* [JOB ITEM] Starting at the line that contains "rénovation et la", return every line through the end of the entries below, exactly and with nothing else.

Collected data
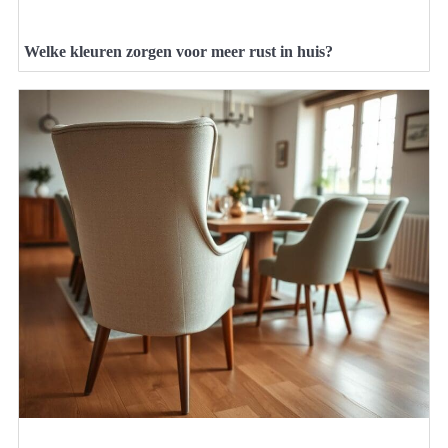
Welke kleuren zorgen voor meer rust in huis?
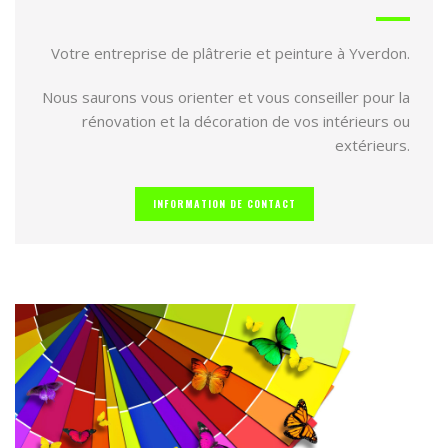
Votre entreprise de plâtrerie et peinture à Yverdon.
Nous saurons vous orienter et vous conseiller pour la
rénovation et la décoration de vos intérieurs ou
extérieurs.
INFORMATION DE CONTACT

* [EXERCISE OUTPUT]
rénovation et la décoration de vos intérieurs ou
extérieurs.
INFORMATION DE CONTACT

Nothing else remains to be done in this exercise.